_任务_
从结尾处续写这篇讨论如何迭代任意层嵌套循环的帖子。
##### 正文 #####
我试图弄清楚如何迭代任意数量的循环,其中每个循环依赖于最近的外循环。以下代码是我想要做的一个例子:
def function(z):
n = int(log(z))
tupes = []
for i_1 in range(1, n):
for i_2 in range(1, i_1):
...
...
...
for i_n in range(1, i_{n - 1}):
if i_1*i_2*...*i_n > z:
tupes.append((i_1, i_2,..., i_n))
return tupes
虽然我希望这适用于任何z> e**2,z一直到e**100就足够了。我知道,如果我采用适当的range s的笛卡尔积,我最终会得到我想要的元组的超集,但我只想获得我所寻求的元组。
如果有人可以帮助我,我会非常感激。提前谢谢。
答案 0 :(得分:2)
组合可以按升序列出;实际上,这是itertools.combinations的默认行为。
代码:
for i1 in range(1,6):
for i2 in range(1,i1):
for i3 in range(1,i2):
print (i3, i2, i1)
# (1, 2, 3)
# (1, 2, 4)
# ...
# (3, 4, 5)
等同于代码:
from itertools import combinations
for combination in combinations(range(1,6), 3):
print combination
# (1, 2, 3)
# (1, 2, 4)
# ...
# (3, 4, 5)
使用组合代替笛卡尔积,可以将样本空间剔除到您想要的范围。
答案 1 :(得分:1)
正如zondo建议的那样,您需要使用函数和递归来完成此任务。以下内容应该有效:
def recurse(tuplesList, potentialTupleAsList, rangeEnd, z):
# No range to iterate over, check if tuple sum is large enough
if rangeEnd = 1 and sum(potentialTupleAsList) > z:
tuplesList.append(tuple(potentialTupeAsList))
return
for i in range(1, rangeEnd):
potentialTupleAsList.append(i)
recurse(tuplesList, potentialTupleAsList, rangeEnd - 1, z)
##### 练习数据 #####
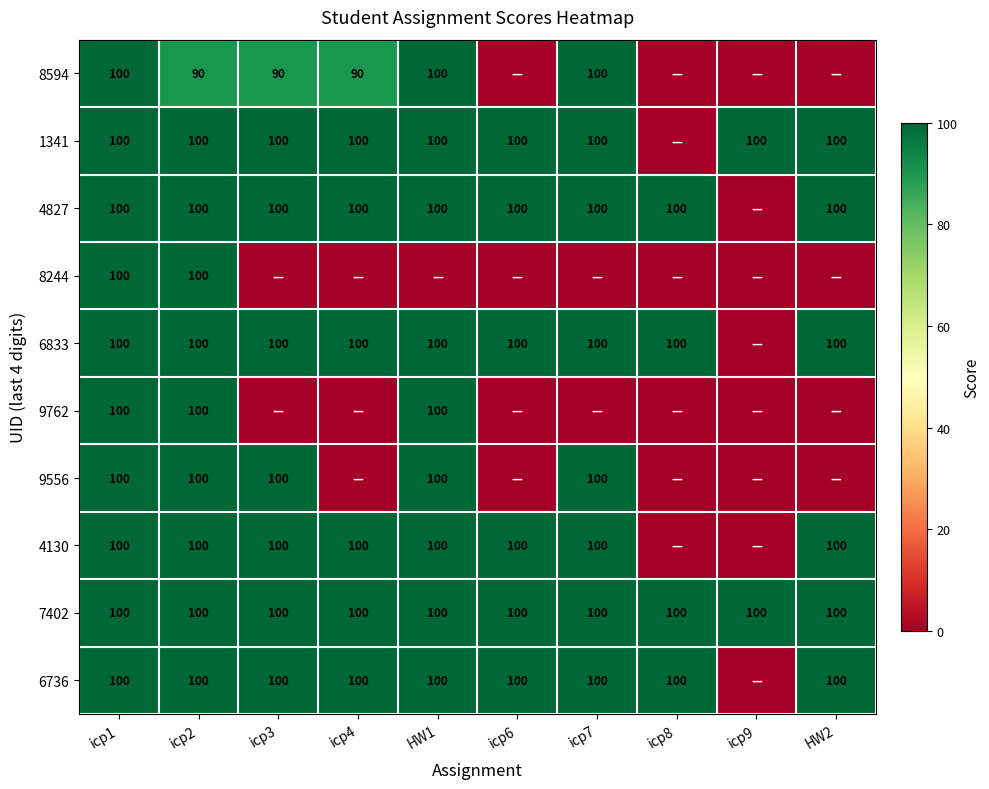

Is it true that 9762 equals 158 at HW1?

False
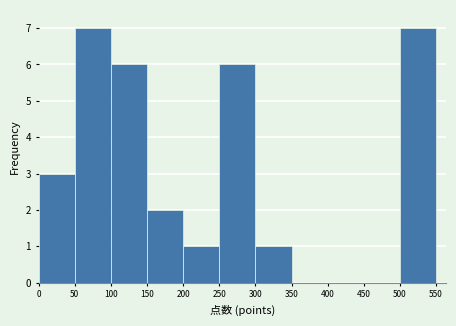

Reading left to right, transcribe this chart: for each bar, give the range it covers on the x-axis and its height. The values are not printed on the chart, so give them approximately, as read against the axis.

0 to 50: 3
50 to 100: 7
100 to 150: 6
150 to 200: 2
200 to 250: 1
250 to 300: 6
300 to 350: 1
350 to 400: 0
400 to 450: 0
450 to 500: 0
500 to 550: 7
#####
_任务答案_
# Need to remove item you used to make room for new value
potentialTupleAsList.pop(-1)
然后你可以这样称呼它来获得结果:
l = []
recurse(l, [], int(log(z)), z)
print l
答案 2 :(得分:1)
您的问题中的逻辑以递归方式实现(请注意,这允许重复的元组):
import functools
def f(n, z, max_depth, factors=(), depth=0):
res = []
if depth == max_depth:
product = functools.reduce(lambda x, y: x*y, factors, 1)
if product > z:
res.append(factors)
else:
for i in range(1, n):
new_factors = factors + (i,)
res.extend(f(i, z, factors=new_factors, depth=depth+1, max_depth=max_depth))
return res
z = np.e ** 10
n = int(np.log(z))
print(f(n, z, max_depth=8))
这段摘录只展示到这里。